## ASSIGNED TASK
The complete listing goes into the output exactly, without its pictures.

## ENTRIES PROVIDED
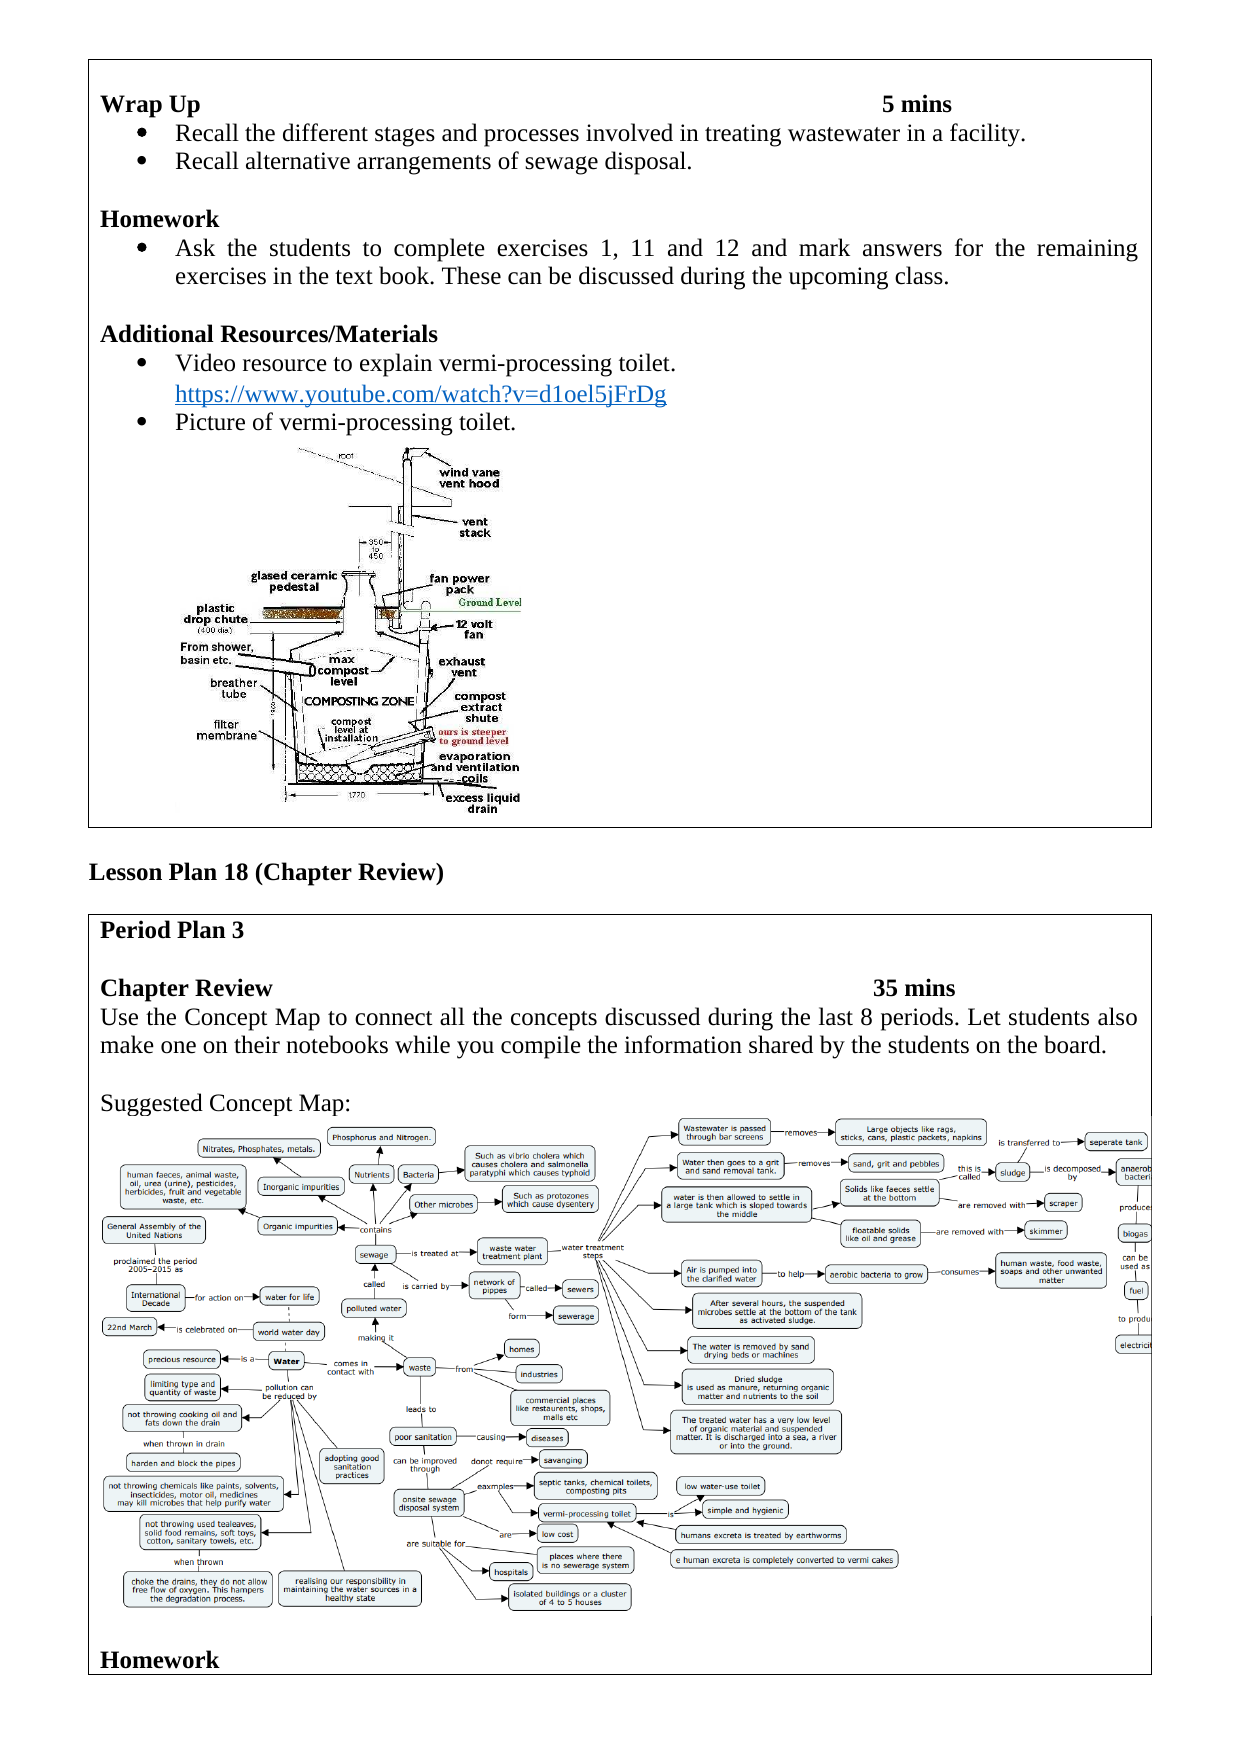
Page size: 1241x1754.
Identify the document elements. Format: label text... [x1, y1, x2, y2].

picture [100, 1116, 1152, 1616]
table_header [89, 60, 1151, 827]
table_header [89, 915, 1151, 1673]
picture [175, 436, 522, 827]
text Lesson Plan 18 (Chapter Review) [89, 857, 1152, 886]
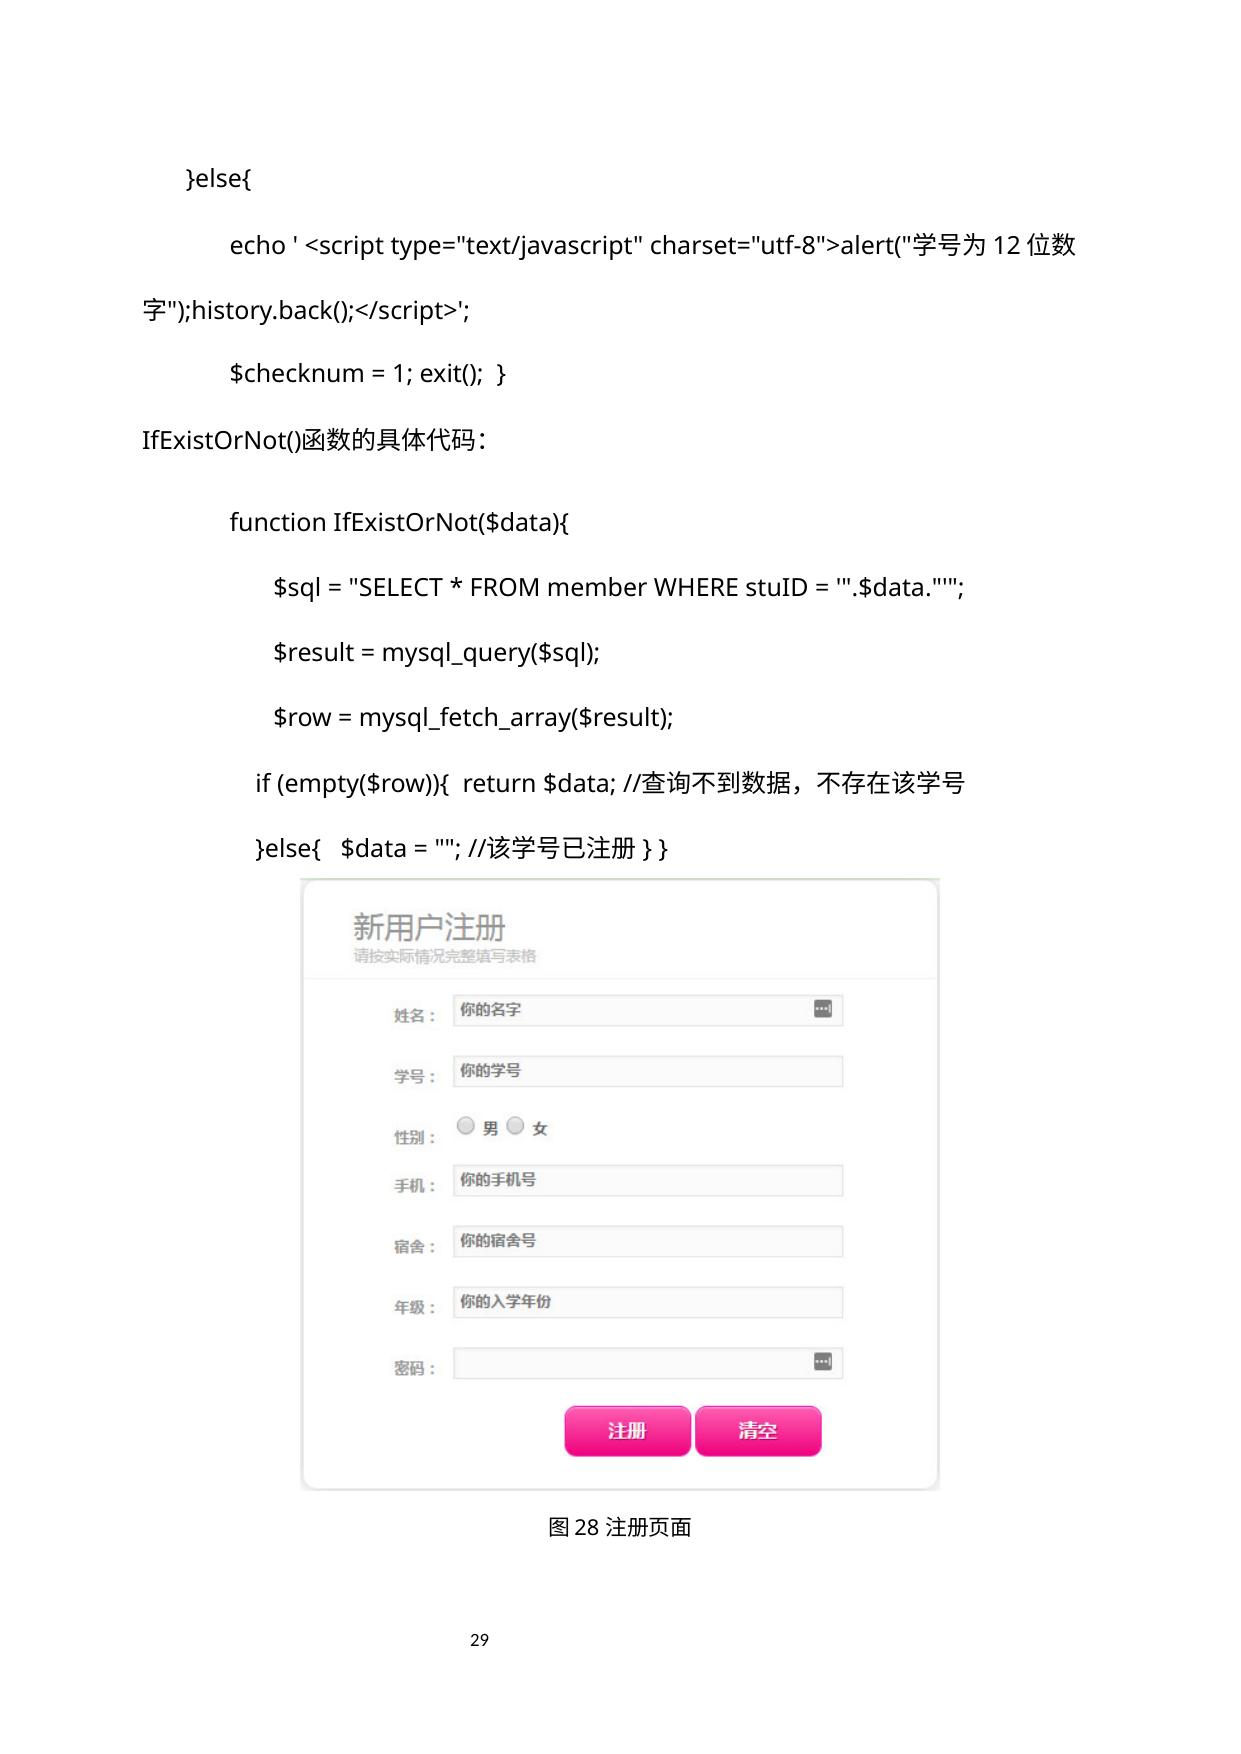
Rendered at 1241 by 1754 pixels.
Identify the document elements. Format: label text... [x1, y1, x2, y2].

text function IfExistOrNot($data){ [186, 489, 1098, 554]
list IfExistOrNot()函数的具体代码： [142, 406, 1098, 471]
text $checknum = 1; exit(); } [142, 341, 1098, 406]
text $row = mysql_fetch_array($result); [186, 684, 1098, 749]
list 图28 注册页面 [142, 1510, 1098, 1542]
picture [300, 878, 941, 1491]
text echo ' <script type="text/javascript" charset="utf-8">alert("学号为12位数字");history.back();</script>'; [142, 211, 1098, 341]
text if (empty($row)){ return $data; //查询不到数据，不存在该学号 [186, 749, 1098, 814]
text }else{ [142, 146, 1098, 211]
text $result = mysql_query($sql); [186, 619, 1098, 684]
text $sql = "SELECT * FROM member WHERE stuID = '".$data."'"; [186, 554, 1098, 619]
text }else{ $data = ""; //该学号已注册 } } [186, 814, 1098, 879]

## RESPONSE AREA
Page size: 1241x1754.
Identify the document elements. Format: label text... [x1, y1, x2, y2].

picture [100, 1116, 1152, 1616]
table_header [89, 60, 1151, 827]
table_header [89, 915, 1151, 1673]
picture [175, 436, 522, 827]
text Lesson Plan 18 (Chapter Review) [89, 857, 1152, 886]
Rendered at 1241 by 1754 pixels.
Identify the document elements. Format: label text... [x1, y1, x2, y2].

text function IfExistOrNot($data){ [186, 489, 1098, 554]
list IfExistOrNot()函数的具体代码： [142, 406, 1098, 471]
text $checknum = 1; exit(); } [142, 341, 1098, 406]
text $row = mysql_fetch_array($result); [186, 684, 1098, 749]
list 图28 注册页面 [142, 1510, 1098, 1542]
picture [300, 878, 941, 1491]
text echo ' <script type="text/javascript" charset="utf-8">alert("学号为12位数字");history.back();</script>'; [142, 211, 1098, 341]
text if (empty($row)){ return $data; //查询不到数据，不存在该学号 [186, 749, 1098, 814]
text }else{ [142, 146, 1098, 211]
text $result = mysql_query($sql); [186, 619, 1098, 684]
text $sql = "SELECT * FROM member WHERE stuID = '".$data."'"; [186, 554, 1098, 619]
text }else{ $data = ""; //该学号已注册 } } [186, 814, 1098, 879]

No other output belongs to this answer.